Abstract

Typical petrophysical deliverables for volumetric and modeling purposes are net reservoir, porosity, permeability, water saturation and contact locations. These data are usually provided without quantitative determination of their uncertainties.

Current computing power renders it now feasible to use Monte-Carlo simulation to determine the uncertainty in petrophysical deliverables. Unfortunately, quantitative uncertainty definition is more than just using Monte-Carlo simulation to vary the inputs in your interpretation model. The largest source of uncertainty may be the interpretation model itself.

This paper will use a variety of porosity interpretation models to illustrate how the impact of each input on the uncertainty varies with the combination of input values used in any given model. It will show that use of the incorrect model through oil and gas zones may give porosity estimates with Monte-Carlo derived uncertainty ranges that exclude the actual porosity.

Core data provides the best means of quantifying actual uncertainty in the petrophysical deliverables. Methodologies for deriving uncertainties quantitatively by comparison with core data will be presented. In the absence of core data, interpretation models should have been tested against core data through the same or similar formations nearby. Monte-Carlo simulation can then be used as an effective means of quantifying petrophysical uncertainty. Comparisons between the core comparison and Monte-Carlo techniques will be made, showing that similar results are achieved with the appropriate interpretation models.

The methodologies described in this paper are straightforward to implement and enable petrophysical deliverables to be treated appropriately in volumetric and modeling studies. In addition, quantification of petrophysical uncertainty assists in operational decision-making by letting users know how reliable the numbers produced actually are, and what range of properties is physically realistic. Such work also allows the key contributions to uncertainty to be defined and targeted if overall volumetric uncertainty must be reduced.

Introduction

Petrophysical evaluations are carried out for a number of different purposes, including operational decision-making, volume in place estimation and reservoir modeling. In all cases, the uncertainty in the deliverables of net reservoir, porosity, permeability, water saturation and contact locations are critical. However, these data are usually provided without quantitative determination of their uncertainties.

This paper will highlight the ease with which uncertainties can be derived using Monte-Carlo simulation. It will also illustrate how flexible this technique is when it comes to working with different interpretation models, which is not commonly done. The largest source of uncertainty in petrophysical interpretation may be the interpretation model itself.

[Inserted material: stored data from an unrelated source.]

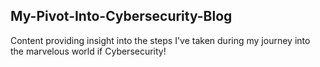 ## My-Pivot-Into-Cybersecurity-Blog
Content providing insight into the steps I've taken during my journey into the marvelous world if Cybersecurity!
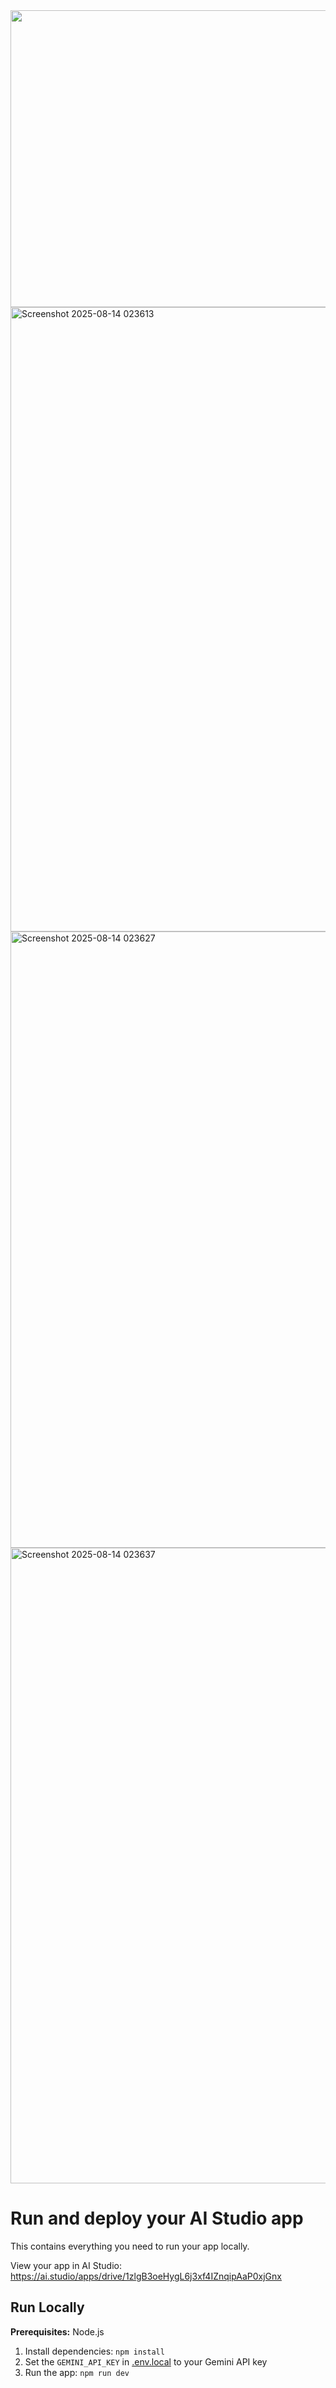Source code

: <div align="center">
<img width="1200" height="475" alt="GHBanner" src="https://github.com/user-attachments/assets/0aa67016-6eaf-458a-adb2-6e31a0763ed6" />
</div>

<img width="1919" height="999" alt="Screenshot 2025-08-14 023613" src="https://github.com/user-attachments/assets/ec718820-41f3-4cc9-9cc2-62fe0daa8416" />
<img width="1917" height="986" alt="Screenshot 2025-08-14 023627" src="https://github.com/user-attachments/assets/6827b625-f546-4749-b486-48abc1179283" />

<img width="1914" height="1017" alt="Screenshot 2025-08-14 023637" src="https://github.com/user-attachments/assets/8251bf04-a844-4e2b-8bdb-bbc973d26123" />

# Run and deploy your AI Studio app

This contains everything you need to run your app locally.

View your app in AI Studio: https://ai.studio/apps/drive/1zlgB3oeHygL6j3xf4IZnqipAaP0xjGnx

## Run Locally

**Prerequisites:**  Node.js


1. Install dependencies:
   `npm install`
2. Set the `GEMINI_API_KEY` in [.env.local](.env.local) to your Gemini API key
3. Run the app:
   `npm run dev`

Given the large number of possible interpretation models for all the different petrophysical deliverables, this paper will only use the most basic petrophysical deliverable, being porosity, to illustrate the relationship between uncertainty and the log interpretation model selected.

It will also be shown that verification of log porosity using an independent measure such as core porosity can also provide quantitative uncertainties allowing comparison with the log derived uncertainties.

The State of Uncertainty in Petrophysics

The requirement for quantification of petrophysical uncertainty is not a recent development. Many papers are in the literature describing functions for uncertainty definition and how to use Monte-Carlo modeling for the same purposes.

Although work such as that of Amaefule & Keelan (1989), Chen & Fang (1986) and Hook (1983) provides an excellent foundation on which to calculate uncertainties, the methodologies are both time consuming to program and inflexible with regard to interpretation model.

With the computing power available on desktop machines today, engineers no longer have to use these analytical techniques to derive uncertainty. Monte-Carlo models are straightforward to build and no longer time consuming to run. The literature contains a number of examples of Monte-Carlo simulation being used to characterize petrophysical uncertainty, such as the work of Spalburg (2004).